Exclusive: Inside the
mind of an e-commerce logistics partner
Retail2 min read

Indian e-commerce is booming. The sector has grown by 34% (CAGR) since 2009. It is expected to touch $22 billion by end-2015.

E-commerce is believed to be a major driver to the logistics sector. BI India caught up with Chander Agarwal, Joint Managing Director, TCI and got chatting about logistics and Indian e-commerce. The company currently has tie-ups with Flipkart, Snapdeal, HS18 and Shopclues.

1. What are some of the new initiatives you’re planning with e-commerce companies?
Same-day delivery is the next big thing. However, it is only currently possible if the item is available at the e-commerce company’s warehouse.

In case it’s with the shipper, we source it from some other location. This will revolutionize B2C logistics.

2. Isn’t same-day delivery a necessary evil for you?
It’s impossible for us to stockpile the whole plethora of goods in our warehouses and deliver. Logistics companies can only pick up from the vendor and deliver in the lowest possible time.

3. So it’s playing out really well for you. You have a bigger piece of the pie.
Agreed. However, hyper-local delivery comes into play for select categories. The time is yet to come when people order a TV, and it’s delivered the same day. That demand for that hasn’t risen so much in India yet.

4. What are the specific categories that are ordered with a same day delivery demand?
Mostly small components like computer accessories, clothing, and groceries. It’s typically small and light.

5. With billions being poured into e-commerce giants, are you worried about increased competition?
We don’t compete with the money, but with the service levels we provide. Flipkart’s core lies in online trading, not logistics. They did purchase a logistics firm, suffered heavy losses and sold it off.

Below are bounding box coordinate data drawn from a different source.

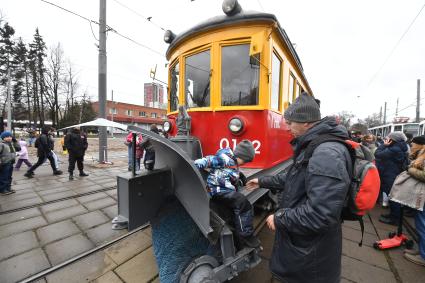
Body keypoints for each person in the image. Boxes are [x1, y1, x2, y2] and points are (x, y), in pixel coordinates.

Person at [246, 93, 352, 283]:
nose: (286, 128)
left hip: (310, 262)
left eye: (290, 123)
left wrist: (280, 217)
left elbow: (321, 214)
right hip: (306, 252)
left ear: (306, 123)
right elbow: (295, 178)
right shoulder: (315, 146)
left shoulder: (325, 153)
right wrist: (262, 181)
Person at [194, 139, 260, 248]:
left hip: (225, 189)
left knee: (239, 204)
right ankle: (246, 235)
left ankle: (240, 229)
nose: (244, 163)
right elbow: (206, 161)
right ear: (240, 156)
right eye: (245, 161)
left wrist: (241, 176)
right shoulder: (223, 158)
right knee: (242, 203)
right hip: (218, 190)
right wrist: (193, 165)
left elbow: (231, 170)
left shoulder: (233, 161)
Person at [375, 132, 409, 225]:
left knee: (392, 196)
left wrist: (383, 145)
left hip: (390, 174)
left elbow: (377, 154)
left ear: (393, 139)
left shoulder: (394, 149)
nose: (386, 139)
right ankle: (393, 215)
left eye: (388, 138)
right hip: (391, 173)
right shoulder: (399, 147)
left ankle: (395, 219)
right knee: (392, 196)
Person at [402, 135, 425, 266]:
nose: (411, 145)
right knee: (420, 223)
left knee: (423, 225)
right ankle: (422, 251)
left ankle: (424, 256)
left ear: (421, 145)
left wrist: (410, 170)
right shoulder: (420, 155)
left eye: (413, 144)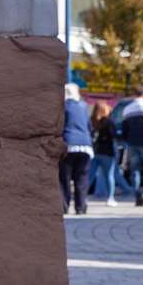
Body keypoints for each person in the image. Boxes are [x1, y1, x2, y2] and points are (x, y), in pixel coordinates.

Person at [59, 83, 92, 215]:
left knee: (64, 178)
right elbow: (89, 126)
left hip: (68, 144)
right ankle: (80, 207)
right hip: (85, 145)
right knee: (81, 178)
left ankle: (64, 205)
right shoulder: (84, 106)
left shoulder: (62, 107)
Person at [87, 101, 120, 206]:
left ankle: (82, 196)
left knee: (89, 176)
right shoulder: (109, 122)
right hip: (107, 152)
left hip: (94, 152)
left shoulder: (91, 121)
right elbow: (114, 136)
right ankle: (110, 198)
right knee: (109, 176)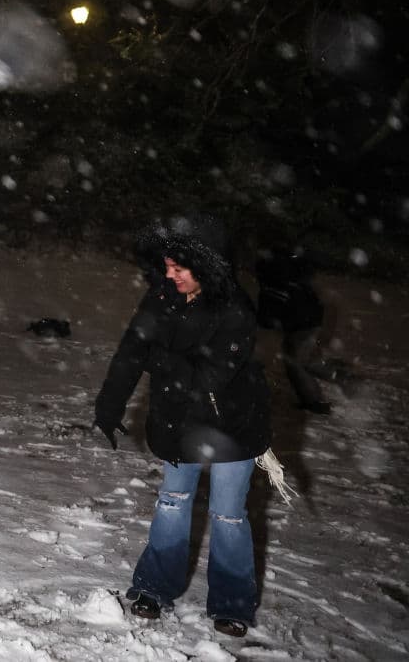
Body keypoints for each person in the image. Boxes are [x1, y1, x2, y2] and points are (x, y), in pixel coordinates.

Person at [93, 213, 272, 638]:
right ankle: (154, 588)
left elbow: (208, 377)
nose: (170, 276)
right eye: (166, 267)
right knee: (172, 501)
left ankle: (231, 604)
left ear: (206, 265)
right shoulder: (162, 297)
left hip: (234, 423)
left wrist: (156, 360)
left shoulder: (236, 309)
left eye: (179, 268)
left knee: (228, 515)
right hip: (178, 420)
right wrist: (109, 404)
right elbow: (130, 350)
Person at [254, 247, 341, 414]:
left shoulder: (272, 278)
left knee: (296, 363)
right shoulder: (284, 268)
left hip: (302, 319)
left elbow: (266, 321)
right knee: (298, 360)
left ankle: (317, 402)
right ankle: (319, 394)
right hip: (306, 316)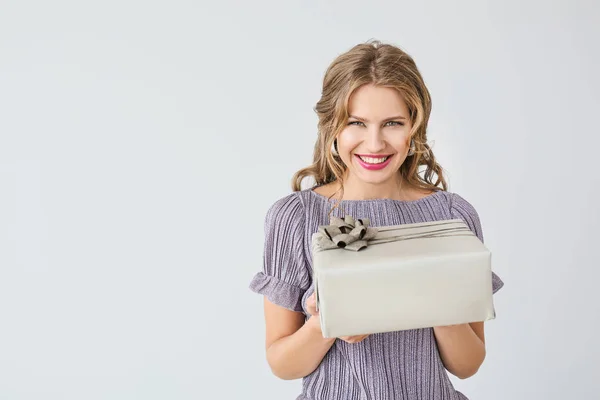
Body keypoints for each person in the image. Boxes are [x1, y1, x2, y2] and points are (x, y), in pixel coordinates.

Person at [248, 40, 504, 400]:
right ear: (332, 126)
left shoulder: (452, 215)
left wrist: (437, 301)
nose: (374, 143)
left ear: (415, 125)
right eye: (356, 123)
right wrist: (330, 322)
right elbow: (282, 363)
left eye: (392, 123)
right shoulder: (296, 217)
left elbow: (468, 363)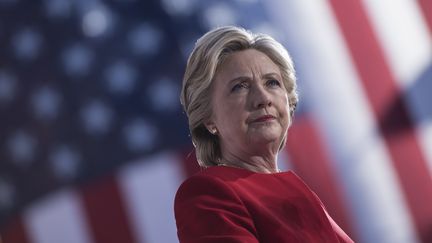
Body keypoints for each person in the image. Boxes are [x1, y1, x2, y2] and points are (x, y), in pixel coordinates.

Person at [175, 26, 353, 243]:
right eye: (239, 87)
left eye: (272, 83)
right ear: (208, 118)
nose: (263, 98)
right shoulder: (208, 192)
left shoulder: (303, 196)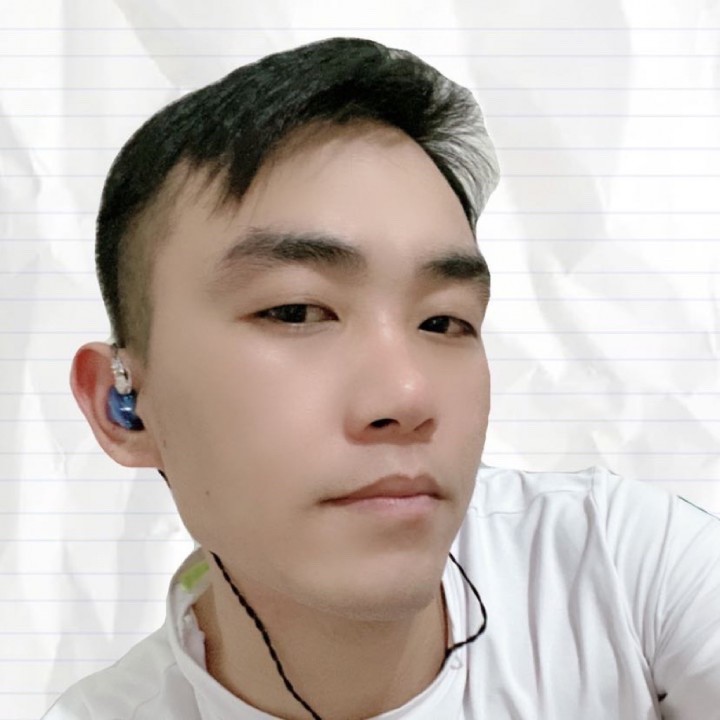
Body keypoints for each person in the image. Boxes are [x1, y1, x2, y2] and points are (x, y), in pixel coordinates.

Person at [43, 37, 720, 720]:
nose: (407, 396)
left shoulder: (621, 570)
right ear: (123, 405)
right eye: (296, 311)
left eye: (444, 321)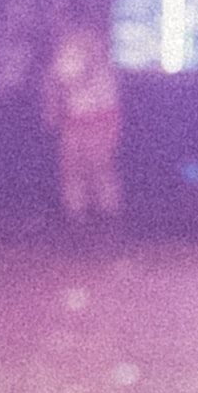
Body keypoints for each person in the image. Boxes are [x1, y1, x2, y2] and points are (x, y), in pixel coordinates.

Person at [41, 21, 125, 236]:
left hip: (99, 116)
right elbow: (59, 79)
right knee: (74, 170)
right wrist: (52, 106)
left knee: (99, 168)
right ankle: (79, 217)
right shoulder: (67, 45)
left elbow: (74, 75)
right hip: (76, 117)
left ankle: (106, 217)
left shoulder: (92, 43)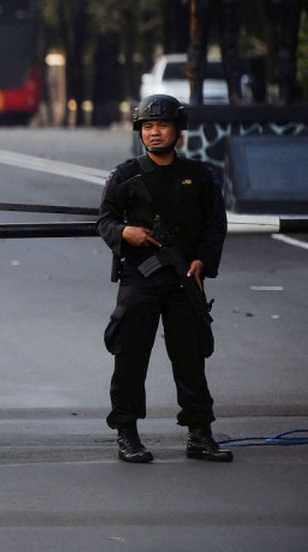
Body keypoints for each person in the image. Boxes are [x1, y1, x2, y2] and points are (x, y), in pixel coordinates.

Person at [96, 94, 232, 464]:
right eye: (148, 127)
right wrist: (127, 233)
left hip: (185, 278)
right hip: (141, 278)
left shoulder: (201, 176)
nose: (154, 133)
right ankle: (126, 433)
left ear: (178, 131)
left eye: (162, 126)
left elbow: (215, 225)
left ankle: (199, 433)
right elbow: (104, 220)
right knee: (131, 358)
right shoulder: (126, 175)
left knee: (190, 358)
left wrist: (203, 261)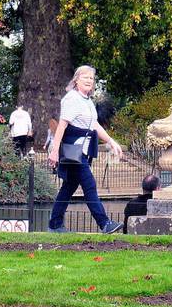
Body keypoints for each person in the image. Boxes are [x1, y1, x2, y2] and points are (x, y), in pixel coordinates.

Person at [46, 65, 124, 235]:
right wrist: (54, 151)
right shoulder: (71, 98)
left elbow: (94, 125)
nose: (89, 80)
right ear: (76, 80)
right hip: (73, 148)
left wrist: (111, 141)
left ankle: (54, 224)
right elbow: (62, 125)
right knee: (89, 184)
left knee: (69, 186)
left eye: (91, 78)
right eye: (85, 77)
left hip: (83, 149)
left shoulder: (87, 101)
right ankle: (104, 223)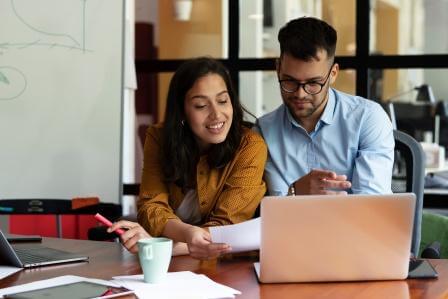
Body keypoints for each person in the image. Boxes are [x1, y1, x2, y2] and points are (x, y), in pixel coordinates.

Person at [109, 57, 267, 260]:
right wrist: (186, 235)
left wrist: (160, 246)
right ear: (182, 111)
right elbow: (151, 205)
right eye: (201, 105)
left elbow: (225, 229)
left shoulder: (250, 146)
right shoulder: (159, 137)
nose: (217, 114)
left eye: (222, 101)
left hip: (227, 264)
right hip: (171, 267)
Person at [255, 17, 394, 196]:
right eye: (290, 81)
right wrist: (295, 192)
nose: (300, 94)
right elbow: (269, 212)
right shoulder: (263, 132)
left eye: (313, 83)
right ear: (278, 69)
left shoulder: (367, 118)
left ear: (333, 73)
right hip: (292, 225)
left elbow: (372, 207)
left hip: (356, 224)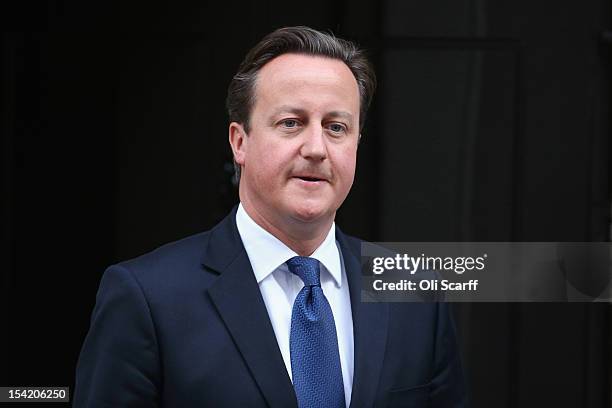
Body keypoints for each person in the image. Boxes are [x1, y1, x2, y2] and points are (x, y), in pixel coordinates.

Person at [74, 26, 468, 407]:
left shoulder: (416, 296)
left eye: (336, 127)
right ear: (239, 142)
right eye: (291, 123)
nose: (316, 148)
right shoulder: (147, 298)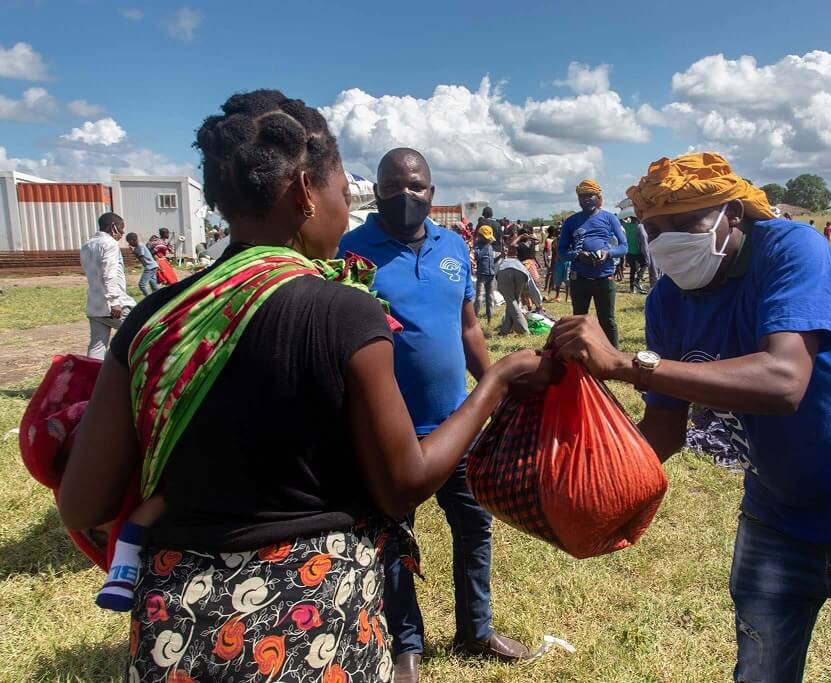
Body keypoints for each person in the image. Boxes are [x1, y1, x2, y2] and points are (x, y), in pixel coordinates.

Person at [57, 90, 547, 683]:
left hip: (178, 632)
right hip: (315, 625)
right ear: (306, 192)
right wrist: (496, 380)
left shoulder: (156, 318)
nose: (349, 209)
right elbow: (401, 489)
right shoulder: (346, 313)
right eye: (345, 192)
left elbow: (83, 505)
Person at [549, 151, 831, 682]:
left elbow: (784, 380)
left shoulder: (793, 249)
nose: (666, 243)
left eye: (684, 225)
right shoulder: (667, 303)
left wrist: (626, 365)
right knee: (760, 674)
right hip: (775, 522)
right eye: (654, 231)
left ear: (734, 216)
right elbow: (664, 429)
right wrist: (577, 484)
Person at [338, 148, 532, 683]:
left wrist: (493, 387)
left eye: (417, 186)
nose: (406, 196)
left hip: (458, 424)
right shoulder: (351, 252)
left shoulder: (455, 247)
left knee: (475, 527)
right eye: (394, 185)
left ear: (432, 191)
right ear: (376, 191)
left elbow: (468, 325)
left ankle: (476, 629)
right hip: (390, 430)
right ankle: (407, 646)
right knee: (396, 538)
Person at [557, 179, 628, 347]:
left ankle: (614, 357)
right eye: (582, 196)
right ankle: (580, 356)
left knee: (607, 320)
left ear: (598, 197)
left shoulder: (610, 218)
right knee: (579, 320)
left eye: (590, 195)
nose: (585, 199)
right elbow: (562, 251)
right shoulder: (571, 221)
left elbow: (624, 247)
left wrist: (607, 253)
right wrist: (578, 256)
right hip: (579, 279)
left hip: (604, 279)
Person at [79, 213, 137, 359]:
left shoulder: (87, 245)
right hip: (114, 306)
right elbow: (108, 274)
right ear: (112, 227)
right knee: (142, 332)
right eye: (121, 229)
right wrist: (114, 301)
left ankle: (92, 376)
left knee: (97, 346)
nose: (122, 233)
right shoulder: (110, 244)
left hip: (95, 305)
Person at [496, 245, 544, 335]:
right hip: (521, 274)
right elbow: (532, 287)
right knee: (514, 301)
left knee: (511, 301)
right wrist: (539, 304)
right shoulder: (521, 265)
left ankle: (524, 331)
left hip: (504, 273)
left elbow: (496, 272)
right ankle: (505, 330)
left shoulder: (505, 261)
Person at [474, 225, 498, 325]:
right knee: (479, 298)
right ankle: (474, 319)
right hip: (481, 275)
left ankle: (489, 319)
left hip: (491, 275)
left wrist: (500, 256)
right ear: (480, 236)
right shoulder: (478, 246)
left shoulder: (490, 247)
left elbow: (492, 261)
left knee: (490, 298)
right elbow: (478, 257)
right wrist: (487, 246)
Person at [125, 232, 160, 296]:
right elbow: (140, 257)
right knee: (154, 286)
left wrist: (135, 253)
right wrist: (134, 251)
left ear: (132, 240)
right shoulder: (138, 247)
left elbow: (142, 259)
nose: (129, 244)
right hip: (153, 266)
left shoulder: (140, 246)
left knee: (142, 285)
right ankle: (161, 296)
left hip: (149, 267)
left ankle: (149, 299)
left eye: (129, 242)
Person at [623, 215, 648, 294]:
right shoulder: (639, 227)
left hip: (629, 251)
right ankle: (637, 280)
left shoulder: (626, 226)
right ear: (637, 219)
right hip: (638, 251)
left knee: (632, 270)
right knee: (645, 264)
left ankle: (631, 288)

Several e-commerce companies are buying logistics companies to understand the business. That not because they want to run a fully fledged integrated logistics service. The way the market is emerging, even if they buy, they can’t be pioneers. The back-end would remain with people who are very competitive.

6. How much of your business in based on the e-commerce sector?
We’re primarily a B2B-based company. Currently around 5% of our business is based on e-commerce. We will take it up to double digits in the next two years.

7. The e-commerce players are increasingly promoting prepaid payment methods. Do you feel cheated? After all, COD (Cash on Delivery) is one of the dominant factors that kick-started Indian e-commerce?
They can do all this, but they’ll just lose market share. Many are still shy to part with sensitive credit card details. We have COD in hundreds of Crores.

8. They are extensively promoting their loyalty schemes. Some also charge for COD.
There are diverse consumer segments. A person who doesn’t have the time is comfortable to use Wallets and Credit cards. These are high value and low volume consumers. However the segment that would drive majority of the traffic is low value and high volume. These people prefer COD.

9. What percentage of your e-commerce orders are COD?
Over 80-90% of the orders are COD-based.

10. E-commerce companies spend over 60-70% of their revenue on advertising and marketing. Do you feel cheated?
Not at all. If they didn’t advertise, we would not have known they are there.